Your assignment: For each line below that contains the word "four", make a copy.

Supplied material below:

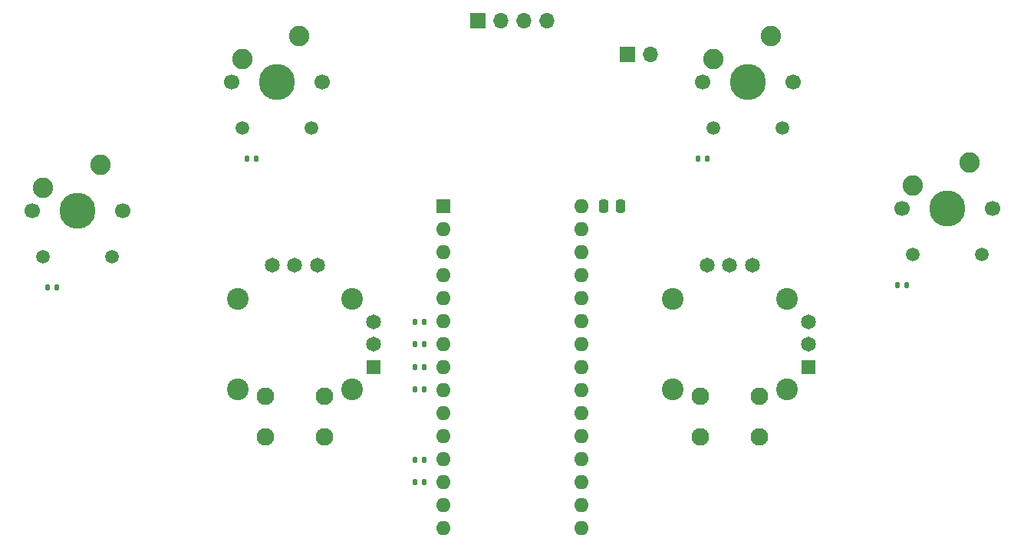
<source format=gts>
%TF.GenerationSoftware,KiCad,Pcbnew,(6.0.9)*%
%TF.CreationDate,2023-06-09T10:31:56+10:00*%
%TF.ProjectId,Joysticks2.0,4a6f7973-7469-4636-9b73-322e302e6b69,rev?*%
%TF.SameCoordinates,PX3d09000PY568bc30*%
%TF.FileFunction,Soldermask,Top*%
%TF.FilePolarity,Negative*%
%FSLAX46Y46*%
G04 Gerber Fmt 4.6, Leading zero omitted, Abs format (unit mm)*
G04 Created by KiCad (PCBNEW (6.0.9)) date 2023-06-09 10:31:56*
%MOMM*%
%LPD*%
G01*
G04 APERTURE LIST*
G04 Aperture macros list*
%AMRoundRect*
0 Rectangle with rounded corners*
0 $1 Rounding radius*
0 $2 $3 $4 $5 $6 $7 $8 $9 X,Y pos of 4 corners*
0 Add a 4 corners polygon primitive as box body*
4,1,4,$2,$3,$4,$5,$6,$7,$8,$9,$2,$3,0*
0 Add four circle primitives for the rounded corners*
1,1,$1+$1,$2,$3*
1,1,$1+$1,$4,$5*
1,1,$1+$1,$6,$7*
1,1,$1+$1,$8,$9*
0 Add four rect primitives between the rounded corners*
20,1,$1+$1,$2,$3,$4,$5,0*
20,1,$1+$1,$4,$5,$6,$7,0*
20,1,$1+$1,$6,$7,$8,$9,0*
20,1,$1+$1,$8,$9,$2,$3,0*%
G04 Aperture macros list end*
%ADD10C,1.950000*%
%ADD11C,2.400000*%
%ADD12R,1.650000X1.650000*%
%ADD13C,1.650000*%
%ADD14RoundRect,0.135000X-0.135000X-0.185000X0.135000X-0.185000X0.135000X0.185000X-0.135000X0.185000X0*%
%ADD15C,1.700000*%
%ADD16C,3.987800*%
%ADD17C,1.508000*%
%ADD18C,2.250000*%
%ADD19R,1.600000X1.600000*%
%ADD20O,1.600000X1.600000*%
%ADD21RoundRect,0.250000X-0.250000X-0.475000X0.250000X-0.475000X0.250000X0.475000X-0.250000X0.475000X0*%
%ADD22R,1.700000X1.700000*%
%ADD23O,1.700000X1.700000*%
%ADD24RoundRect,0.135000X0.135000X0.185000X-0.135000X0.185000X-0.135000X-0.185000X0.135000X-0.185000X0*%
G04 APERTURE END LIST*
D10*
%TO.C,U1*%
X8750000Y-24000000D03*
X15250000Y-24000000D03*
X8750000Y-28500000D03*
X15250000Y-28500000D03*
D11*
X18325000Y-13250000D03*
X5675000Y-13250000D03*
X5675000Y-23250000D03*
X18325000Y-23250000D03*
D12*
X20730000Y-20750000D03*
D13*
X20730000Y-18250000D03*
X20730000Y-15750000D03*
X14500000Y-9520000D03*
X12000000Y-9520000D03*
X9500000Y-9520000D03*
%TD*%
D14*
%TO.C,R2*%
X-15260000Y-12000000D03*
X-14240000Y-12000000D03*
%TD*%
D10*
%TO.C,U11*%
X56750000Y-24000000D03*
X63250000Y-24000000D03*
X56750000Y-28500000D03*
X63250000Y-28500000D03*
D11*
X66325000Y-13250000D03*
X53675000Y-13250000D03*
X53675000Y-23250000D03*
X66325000Y-23250000D03*
D12*
X68730000Y-20750000D03*
D13*
X68730000Y-18250000D03*
X68730000Y-15750000D03*
X62500000Y-9520000D03*
X60000000Y-9520000D03*
X57500000Y-9520000D03*
%TD*%
D14*
%TO.C,R8*%
X25240000Y-23250000D03*
X26260000Y-23250000D03*
%TD*%
D15*
%TO.C,U2*%
X57000000Y10750000D03*
X67000000Y10750000D03*
D16*
X62000000Y10750000D03*
D17*
X58190000Y5670000D03*
X65810000Y5670000D03*
D18*
X64510000Y15830000D03*
X58190000Y13290000D03*
%TD*%
D15*
%TO.C,U3*%
X-17000000Y-3500000D03*
X-7000000Y-3500000D03*
D16*
X-12000000Y-3500000D03*
D17*
X-15810000Y-8580000D03*
X-8190000Y-8580000D03*
D18*
X-9490000Y1580000D03*
X-15810000Y-960000D03*
%TD*%
D14*
%TO.C,R14*%
X25240000Y-33500000D03*
X26260000Y-33500000D03*
%TD*%
D19*
%TO.C,A1*%
X28390000Y-2950000D03*
D20*
X28390000Y-5490000D03*
X28390000Y-8030000D03*
X28390000Y-10570000D03*
X28390000Y-13110000D03*
X28390000Y-15650000D03*
X28390000Y-18190000D03*
X28390000Y-20730000D03*
X28390000Y-23270000D03*
X28390000Y-25810000D03*
X28390000Y-28350000D03*
X28390000Y-30890000D03*
X28390000Y-33430000D03*
X28390000Y-35970000D03*
X28390000Y-38510000D03*
X43630000Y-38510000D03*
X43630000Y-35970000D03*
X43630000Y-33430000D03*
X43630000Y-30890000D03*
X43630000Y-28350000D03*
X43630000Y-25810000D03*
X43630000Y-23270000D03*
X43630000Y-20730000D03*
X43630000Y-18190000D03*
X43630000Y-15650000D03*
X43630000Y-13110000D03*
X43630000Y-10570000D03*
X43630000Y-8030000D03*
X43630000Y-5490000D03*
X43630000Y-2950000D03*
%TD*%
D21*
%TO.C,C1*%
X46050000Y-3000000D03*
X47950000Y-3000000D03*
%TD*%
D14*
%TO.C,R13*%
X25240000Y-31000000D03*
X26260000Y-31000000D03*
%TD*%
%TO.C,R4*%
X6740000Y2250000D03*
X7760000Y2250000D03*
%TD*%
D16*
%TO.C,U4*%
X84000000Y-3250000D03*
D15*
X89000000Y-3250000D03*
X79000000Y-3250000D03*
D17*
X80190000Y-8330000D03*
X87810000Y-8330000D03*
D18*
X86510000Y1830000D03*
X80190000Y-710000D03*
%TD*%
D15*
%TO.C,U5*%
X5000000Y10750000D03*
X15000000Y10750000D03*
D16*
X10000000Y10750000D03*
D17*
X6190000Y5670000D03*
X13810000Y5670000D03*
D18*
X12510000Y15830000D03*
X6190000Y13290000D03*
%TD*%
D14*
%TO.C,R5*%
X25240000Y-15750000D03*
X26260000Y-15750000D03*
%TD*%
%TO.C,R6*%
X25240000Y-18250000D03*
X26260000Y-18250000D03*
%TD*%
D22*
%TO.C,J1*%
X48750000Y13750000D03*
D23*
X51290000Y13750000D03*
%TD*%
D24*
%TO.C,R3*%
X79510000Y-11750000D03*
X78490000Y-11750000D03*
%TD*%
%TO.C,R1*%
X57510000Y2250000D03*
X56490000Y2250000D03*
%TD*%
D14*
%TO.C,R7*%
X25230000Y-20750000D03*
X26250000Y-20750000D03*
%TD*%
D22*
%TO.C,J4*%
X32200000Y17525000D03*
D23*
X34740000Y17525000D03*
X37280000Y17525000D03*
X39820000Y17525000D03*
%TD*%
M02*

</source>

End of Supplied material.

Exercise output:
0 Add four circle primitives for the rounded corners*
0 Add four rect primitives between the rounded corners*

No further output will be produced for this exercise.